Kemudian soal lama pidana. Ada asumsi sebagian orang, semakin lama hukuman suatu tindak pidana, akan semakin menimbulkan efek jera. Dalam kesaksian di MK, Andi Hamzah juga mengatakan, sesudah Perang Dunia II, para pakar hukum pidana dan hukum acara pidana di Eropa berpendapat, pidana penjara tidak mencapai maksudnya, yaitu untuk mengurangi kejahatan di masyarakat.

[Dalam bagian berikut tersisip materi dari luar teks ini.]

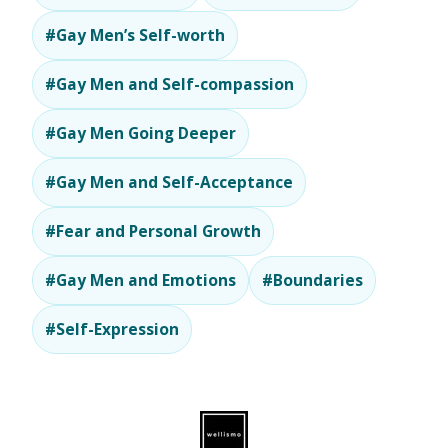
#Gay Men’s Self-worth
#Gay Men and Self-compassion
#Gay Men Going Deeper
#Gay Men and Self-Acceptance
#Fear and Personal Growth
#Gay Men and Emotions
#Boundaries
#Self-Expression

Hukuman ringan (enam bulan ke bawah), lebih banyak kerugiannya daripada manfaatnya (too short for rehabilitation and too long for corruption). Maka perlu dicari alternative lain, seperti pidana kerja sosial (community
service order), denda harian (day fine), yaitu denda yang dibayar terpidana sebagai pengganti pidana penjara enam bulan ke bawah.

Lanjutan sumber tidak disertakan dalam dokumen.